Cash flow risk poses greatest threat to life science firms in Europe

Published: 20-Jul-2009

More than 75% of senior executives at Europe's leading life science companies have identified cash flow as the biggest threat to their long-term success, a study commissioned by Marsh, a leading UK-based insurance broker and risk adviser, has found.


More than 75% of senior executives at Europe's leading life science companies have identified cash flow as the biggest threat to their long-term success, a study commissioned by Marsh, a leading UK-based insurance broker and risk adviser, has found.

Despite being less directly affected by the downturn than other industries, life science companies are not immune to its effects, as supply chains are tightening up and payment terms are being shortened or made less generous, the research reveals.

Just under half (43%) of respondents were concerned about their customers, with 34% concerned about suppliers. In addition, one-third said they were being more careful in credit-checking their customers and analysing suppliers" financial health (28%).

Although the downturn is perceived to be having little direct effect on the industry, life science companies recognise that they need to re-examine their risk management procedures and are taking steps to improve them.

According to Christopher Bryce, Marsh's chemicals and life sciences practice leader in Europe, the Middle East and Africa, this is prudent as the downturn has increased two of the industry's long-standing risks: supply chain management and business continuity.

"It is no surprise that supply chain risk is judged to be significant by 67% of participants, while business continuity is seen as significant by 53%," he said.

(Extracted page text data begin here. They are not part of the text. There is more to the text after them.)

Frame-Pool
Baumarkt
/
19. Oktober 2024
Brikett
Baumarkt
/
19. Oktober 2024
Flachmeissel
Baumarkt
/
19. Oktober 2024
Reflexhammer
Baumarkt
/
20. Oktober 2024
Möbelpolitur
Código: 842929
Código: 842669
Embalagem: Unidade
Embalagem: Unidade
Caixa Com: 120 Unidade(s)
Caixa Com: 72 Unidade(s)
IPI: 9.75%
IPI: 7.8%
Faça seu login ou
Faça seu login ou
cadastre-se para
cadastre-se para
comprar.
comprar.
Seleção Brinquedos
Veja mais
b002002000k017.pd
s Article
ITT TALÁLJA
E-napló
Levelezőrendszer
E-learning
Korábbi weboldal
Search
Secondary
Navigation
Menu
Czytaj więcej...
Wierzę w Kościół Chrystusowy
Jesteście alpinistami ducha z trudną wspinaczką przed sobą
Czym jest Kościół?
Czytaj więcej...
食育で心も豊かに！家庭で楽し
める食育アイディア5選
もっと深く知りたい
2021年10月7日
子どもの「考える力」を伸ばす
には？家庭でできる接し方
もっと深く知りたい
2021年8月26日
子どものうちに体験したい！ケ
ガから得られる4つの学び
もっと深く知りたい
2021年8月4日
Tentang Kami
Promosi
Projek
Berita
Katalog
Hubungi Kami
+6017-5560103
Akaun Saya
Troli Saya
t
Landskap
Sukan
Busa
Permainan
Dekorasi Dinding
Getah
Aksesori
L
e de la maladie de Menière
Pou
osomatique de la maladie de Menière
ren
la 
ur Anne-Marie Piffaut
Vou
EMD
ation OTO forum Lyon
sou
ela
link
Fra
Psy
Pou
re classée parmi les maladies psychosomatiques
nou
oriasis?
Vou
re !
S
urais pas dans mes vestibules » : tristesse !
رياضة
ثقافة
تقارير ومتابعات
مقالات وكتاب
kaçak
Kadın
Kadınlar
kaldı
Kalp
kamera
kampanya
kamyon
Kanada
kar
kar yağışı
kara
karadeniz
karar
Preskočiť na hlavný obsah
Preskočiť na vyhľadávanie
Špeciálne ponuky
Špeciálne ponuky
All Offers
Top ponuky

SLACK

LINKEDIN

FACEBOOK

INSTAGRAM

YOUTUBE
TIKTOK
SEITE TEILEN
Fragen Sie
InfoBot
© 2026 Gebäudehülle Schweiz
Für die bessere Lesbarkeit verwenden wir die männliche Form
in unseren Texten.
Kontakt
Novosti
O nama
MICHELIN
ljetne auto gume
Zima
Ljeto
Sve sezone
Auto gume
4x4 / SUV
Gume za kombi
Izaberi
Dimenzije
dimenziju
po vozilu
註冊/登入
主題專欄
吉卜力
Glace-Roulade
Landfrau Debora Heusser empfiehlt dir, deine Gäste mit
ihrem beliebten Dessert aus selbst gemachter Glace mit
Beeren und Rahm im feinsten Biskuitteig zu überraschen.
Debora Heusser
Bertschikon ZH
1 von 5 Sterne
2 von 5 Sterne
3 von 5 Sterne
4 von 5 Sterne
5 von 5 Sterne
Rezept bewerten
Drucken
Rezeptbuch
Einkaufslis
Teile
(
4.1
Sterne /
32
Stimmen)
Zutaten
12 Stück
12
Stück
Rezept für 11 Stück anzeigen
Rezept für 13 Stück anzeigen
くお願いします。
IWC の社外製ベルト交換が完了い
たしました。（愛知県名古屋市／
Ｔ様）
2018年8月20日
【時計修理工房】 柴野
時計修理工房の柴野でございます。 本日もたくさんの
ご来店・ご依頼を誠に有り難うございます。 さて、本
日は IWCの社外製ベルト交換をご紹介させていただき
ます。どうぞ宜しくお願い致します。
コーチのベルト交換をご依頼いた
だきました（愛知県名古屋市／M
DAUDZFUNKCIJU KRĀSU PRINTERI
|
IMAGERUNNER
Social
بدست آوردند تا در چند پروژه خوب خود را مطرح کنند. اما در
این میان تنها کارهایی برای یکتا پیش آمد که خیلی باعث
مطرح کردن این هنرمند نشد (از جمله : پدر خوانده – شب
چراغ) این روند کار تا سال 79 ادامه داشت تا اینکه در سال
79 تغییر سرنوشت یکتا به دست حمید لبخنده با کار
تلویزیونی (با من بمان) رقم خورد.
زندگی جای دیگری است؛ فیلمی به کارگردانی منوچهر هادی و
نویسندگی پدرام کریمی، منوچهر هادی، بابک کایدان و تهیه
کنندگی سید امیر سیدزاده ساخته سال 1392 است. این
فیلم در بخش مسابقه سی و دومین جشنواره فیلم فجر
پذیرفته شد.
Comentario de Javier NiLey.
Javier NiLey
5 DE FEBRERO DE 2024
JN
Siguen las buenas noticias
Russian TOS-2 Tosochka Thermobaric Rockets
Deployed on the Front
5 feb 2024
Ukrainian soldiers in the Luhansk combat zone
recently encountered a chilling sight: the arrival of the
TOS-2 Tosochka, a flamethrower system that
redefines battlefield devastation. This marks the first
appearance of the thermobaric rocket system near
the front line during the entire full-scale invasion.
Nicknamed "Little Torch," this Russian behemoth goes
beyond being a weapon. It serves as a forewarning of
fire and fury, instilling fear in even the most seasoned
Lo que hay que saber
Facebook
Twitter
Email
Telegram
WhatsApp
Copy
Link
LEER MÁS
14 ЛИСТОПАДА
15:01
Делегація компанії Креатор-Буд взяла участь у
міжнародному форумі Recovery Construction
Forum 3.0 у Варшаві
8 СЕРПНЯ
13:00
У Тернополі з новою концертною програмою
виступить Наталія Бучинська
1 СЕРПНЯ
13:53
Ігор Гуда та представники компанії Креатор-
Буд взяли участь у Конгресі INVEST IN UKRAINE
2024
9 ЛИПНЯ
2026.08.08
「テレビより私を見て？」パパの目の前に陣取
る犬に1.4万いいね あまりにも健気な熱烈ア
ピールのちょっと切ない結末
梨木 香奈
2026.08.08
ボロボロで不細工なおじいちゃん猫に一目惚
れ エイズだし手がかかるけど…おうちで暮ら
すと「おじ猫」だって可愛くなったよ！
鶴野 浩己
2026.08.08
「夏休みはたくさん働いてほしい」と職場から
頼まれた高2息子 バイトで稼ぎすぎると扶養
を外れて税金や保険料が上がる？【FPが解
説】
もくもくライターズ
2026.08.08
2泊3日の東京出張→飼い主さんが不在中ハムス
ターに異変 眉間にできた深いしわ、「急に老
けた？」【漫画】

The report also highlights how attitudes towards risk have changed in European life science companies as a result of the downturn: 60% have reviewed their approach to risk, 65% said risk management is now more important at senior levels, and 38% expect their risk management budgets to increase. The top areas earmarked for extra spending are improved business continuity planning and new training and information management systems.

Marsh researchers interviewed senior risk and insurance professionals in 86 life science firms across Europe for the Attitudes to Risk Management in the Life Science Industry and Chemical and Life Sciences Industry Risk Footprint reports.

They identified the 24 most common strategic, operational, regulatory, hazard and financial risks that feature in the risk registers of life science firms in the UK, including inadequate product innovation and development strategies, product over-dependence and market consolidation.

Marsh recommends that companies understand the pressure points in their supply chains and draw up contingency plans. Once plans are drawn up, training is needed to ensure that everyone knows how to put them into practice, and the whole procedure needs to be tested to make sure that it works.